Reading passage
On the not so good list:
Terminator: Genysis
The Hateful Eight
Ant-Man
Vacation
Ted 2

And maybe the worst of all...Jupiter Ascending (rent or stream at your own risk).

So with that out of the way, let's get on to the main event.
#10-AMY
Directed By: Asif Kapadia
The years best documentary. My own feelings about Amy Winehouse before seeing this film, were midling. Known for her huge hit, Rehab, which turned out to be darkly prophetic, Winehouses' story, upfront anyway, seemed like just another singing star tragedy. Amy is hardly the first documentary about a musician succumbing to their demons through one vice or another, but it’s one distinctly of its time; Winehouse ascended to stardom in the early days of digital cameras and viral videos, and fell apart right as the Internet turned the tabloid news cycle into something more vicious and constant than anybody could have fathomed. Because of this, it’s largely through Amy Winehouse herself that Amy tells her story. To be famous now is to willingly (or otherwise) surrender your autonomy to a populace that can never have enough, and is encouraged to only want and crave and demand more. Amy allows for a kinship with a modern fallen star that few films manage, one that is sometimes uncomfortable and often every bit as voyeuristic as the cameras that hounded her in life. But it is also a film which demands that audiences sit and watch it over again, from a more empathetic perspective this time, and to consider how they were watching it the first time. When it might have mattered.
#9-THE ASSASSIN
Directed By: Hsiao-hsien Hou
The story of a female assassin is ordered to take out a nobleman she was previously engaged to. This a uniquely beautiful take on the traditional wuxia film. An epic martial-arts period piece that's beguiling, ambiguous and -- for some, at least -- frustrating in its storytelling. One hallmark of a good action director is the ability to make stillness and silence as dramatic as movement and noise. The Assassin, carries this principle as far as it can go. Hou Hsiao-hsien wields cinematic tools with such delicate precision, it's as if he's working with a paintbrush. From the conversations shot through filmy drapes glowing with blobs of candlelight to treks through tall golden grass, dozens of individual shots are breathtaking in their composition. An enchanting cinematic work of art that turns a martial arts drama into a meditation on beauty and empathy.
#8-TANGERINE
Directed By: Sean Baker
Tangerine is a bit of a marvel, a low-budget film reportedly shot entirely on the iPhone 5 but one which combines extraordinary visual inventiveness, humor and pathos. Set on Christmas Eve in Los Angeles, it follows two "trans" prostitutes as they roam the city. One, Sin-Dee (Kitana Kiki Rodriguez) is furious to learn that her pimp boyfriend cheated on her while she was in prison. The other, Alexandra (Mya Taylor), is an aspiring performer who wants to recruit an audience for her show. The third principal character is an Armenian cab driver (Karren Karagulian) who seems a decent family man but has a fatal fascination with the red light district. The film is shot in iridescent color. Frequently very funny but also brimming with pathos. You won't find a film that exudes this much raw energy. Baker shoots Tangerine in a freewheeling, improvisatory style that rekindles memories of John Cassavetes films following equally strung-out and desperate characters. Sometimes shocking, unexpectedly charming and ultimately rather moving.

Provided material
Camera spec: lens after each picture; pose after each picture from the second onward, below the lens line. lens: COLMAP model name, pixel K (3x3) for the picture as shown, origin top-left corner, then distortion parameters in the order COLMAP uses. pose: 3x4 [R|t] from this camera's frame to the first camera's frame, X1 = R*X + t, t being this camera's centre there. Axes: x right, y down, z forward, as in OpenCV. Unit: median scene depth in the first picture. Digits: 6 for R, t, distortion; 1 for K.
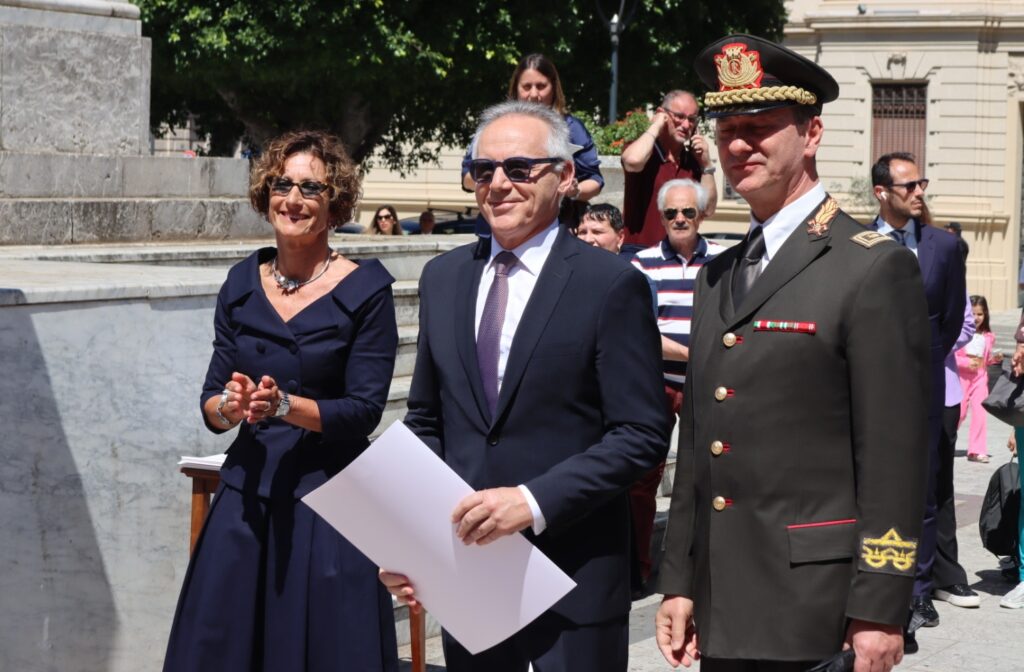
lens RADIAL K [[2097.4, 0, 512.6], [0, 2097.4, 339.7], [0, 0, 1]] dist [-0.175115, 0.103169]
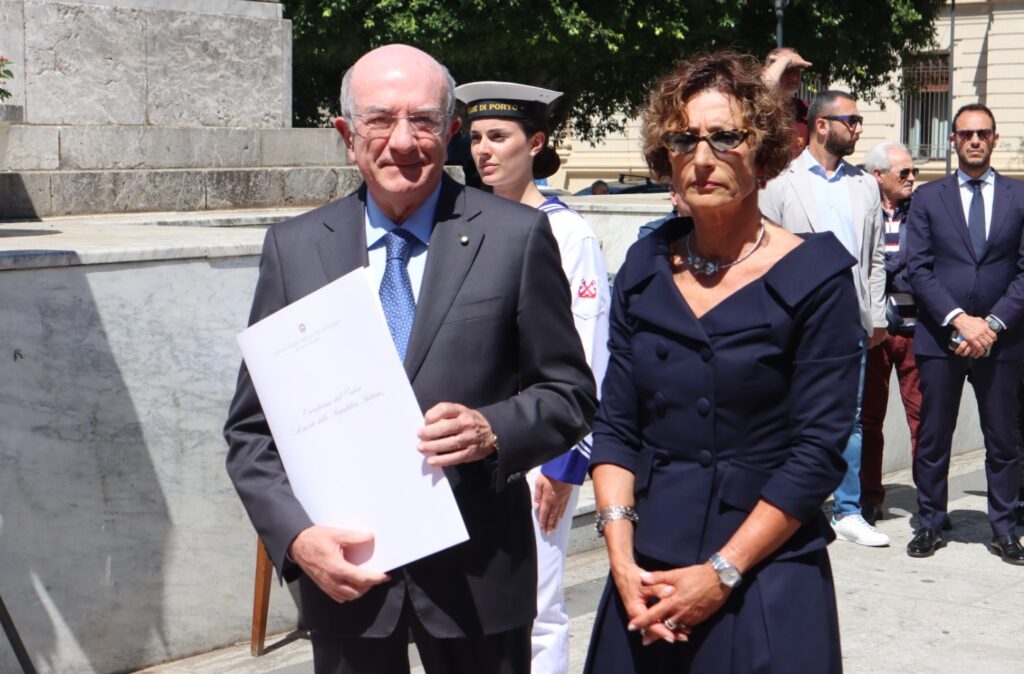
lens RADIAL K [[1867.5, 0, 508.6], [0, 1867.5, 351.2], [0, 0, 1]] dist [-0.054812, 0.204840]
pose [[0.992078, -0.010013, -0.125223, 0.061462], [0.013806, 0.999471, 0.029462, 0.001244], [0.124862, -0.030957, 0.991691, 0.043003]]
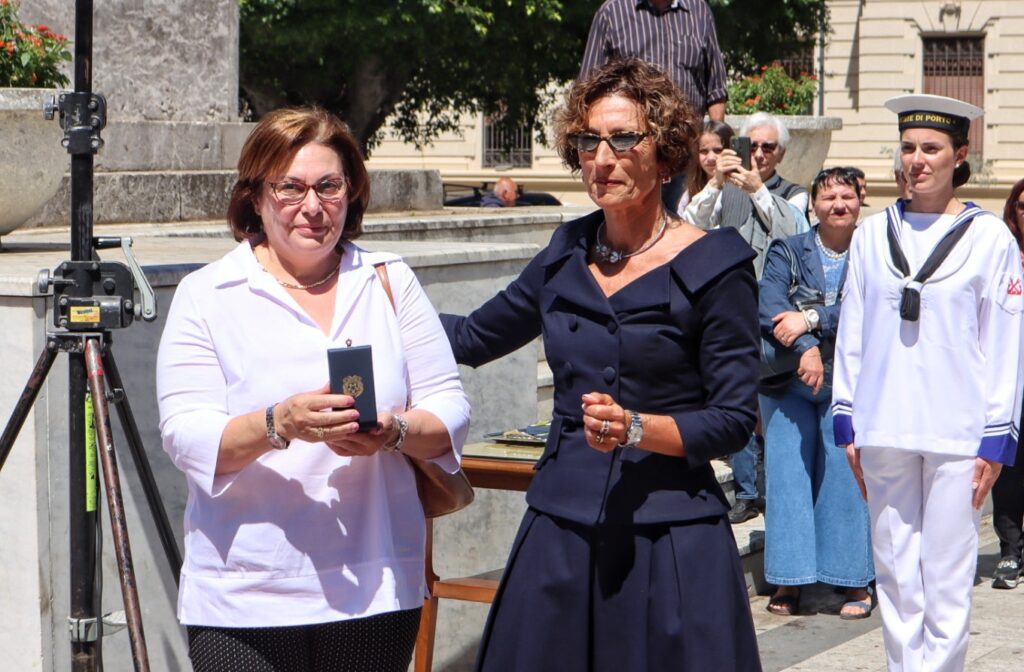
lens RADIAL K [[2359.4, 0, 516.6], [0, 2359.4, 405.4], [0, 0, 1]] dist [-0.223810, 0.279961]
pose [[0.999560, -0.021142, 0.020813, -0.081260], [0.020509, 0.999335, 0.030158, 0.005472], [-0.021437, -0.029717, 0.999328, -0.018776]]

==

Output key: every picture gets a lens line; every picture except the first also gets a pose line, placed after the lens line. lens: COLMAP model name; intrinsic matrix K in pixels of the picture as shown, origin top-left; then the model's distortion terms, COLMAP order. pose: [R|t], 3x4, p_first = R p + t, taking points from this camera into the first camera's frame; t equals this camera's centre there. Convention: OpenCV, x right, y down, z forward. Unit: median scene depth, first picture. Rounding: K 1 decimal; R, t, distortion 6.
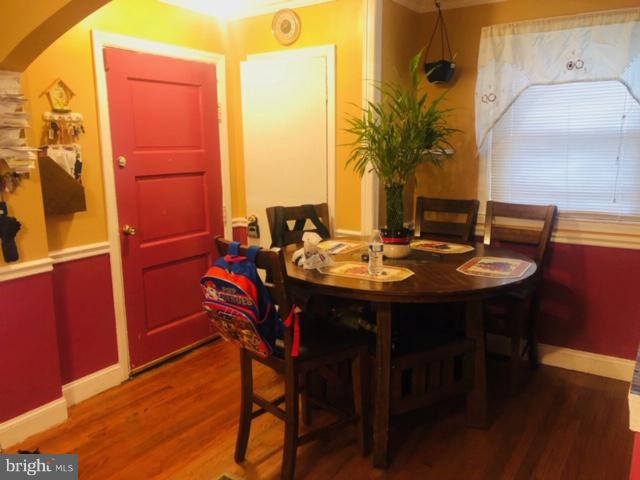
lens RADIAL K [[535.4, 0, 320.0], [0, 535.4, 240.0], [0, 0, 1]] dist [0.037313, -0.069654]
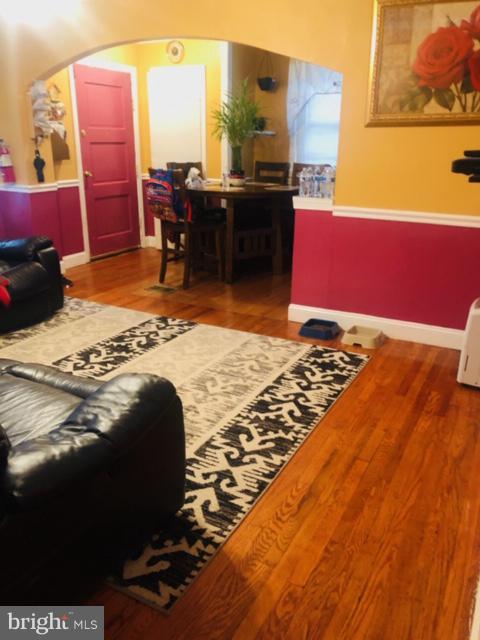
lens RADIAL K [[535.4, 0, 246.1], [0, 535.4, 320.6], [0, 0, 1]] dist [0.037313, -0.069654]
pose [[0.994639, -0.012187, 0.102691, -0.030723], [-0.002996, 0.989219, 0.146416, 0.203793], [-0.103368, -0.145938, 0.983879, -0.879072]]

* * *

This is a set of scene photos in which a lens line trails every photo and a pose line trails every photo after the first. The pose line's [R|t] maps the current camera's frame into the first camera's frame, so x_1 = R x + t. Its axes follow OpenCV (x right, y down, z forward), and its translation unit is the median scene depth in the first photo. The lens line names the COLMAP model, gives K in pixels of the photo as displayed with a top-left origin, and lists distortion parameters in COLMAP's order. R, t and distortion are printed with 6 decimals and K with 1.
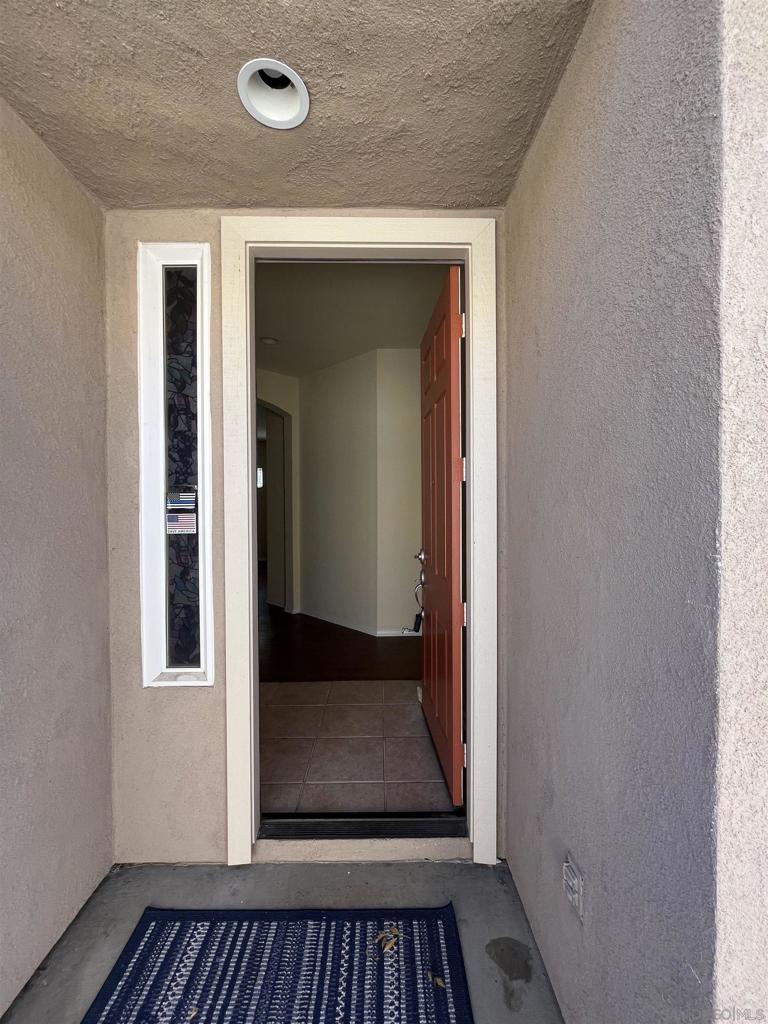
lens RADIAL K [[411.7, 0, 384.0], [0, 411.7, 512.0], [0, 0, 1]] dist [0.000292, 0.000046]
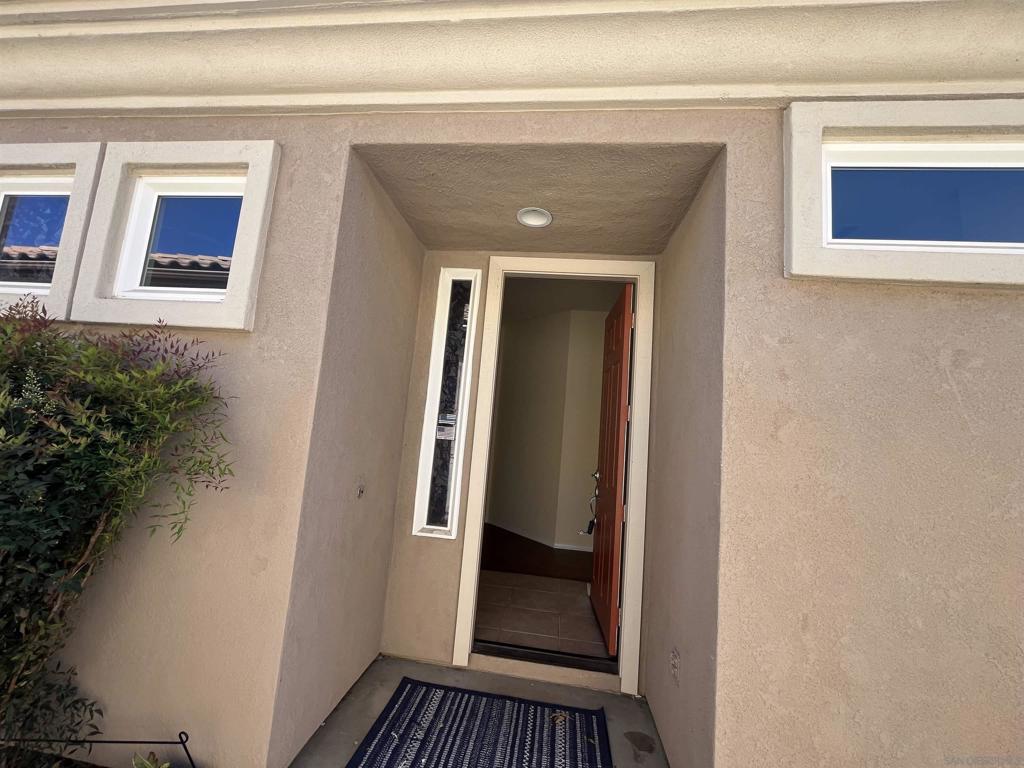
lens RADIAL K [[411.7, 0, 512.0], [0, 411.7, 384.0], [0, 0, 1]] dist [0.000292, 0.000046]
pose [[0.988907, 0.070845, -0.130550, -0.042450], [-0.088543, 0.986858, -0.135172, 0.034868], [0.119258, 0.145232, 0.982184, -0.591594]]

What you will do
[a] Duplicate the film list word for word, starting at "On the not so" and ending at "the main event.".
[b] According to the film list, which phone was Tangerine reportedly shot on?
Rely only on the film list, not the listing.

Expected responses
[a]
On the not so good list:
Terminator: Genysis
The Hateful Eight
Ant-Man
Vacation
Ted 2

And maybe the worst of all...Jupiter Ascending (rent or stream at your own risk).

So with that out of the way, let's get on to the main event.

[b] The iPhone 5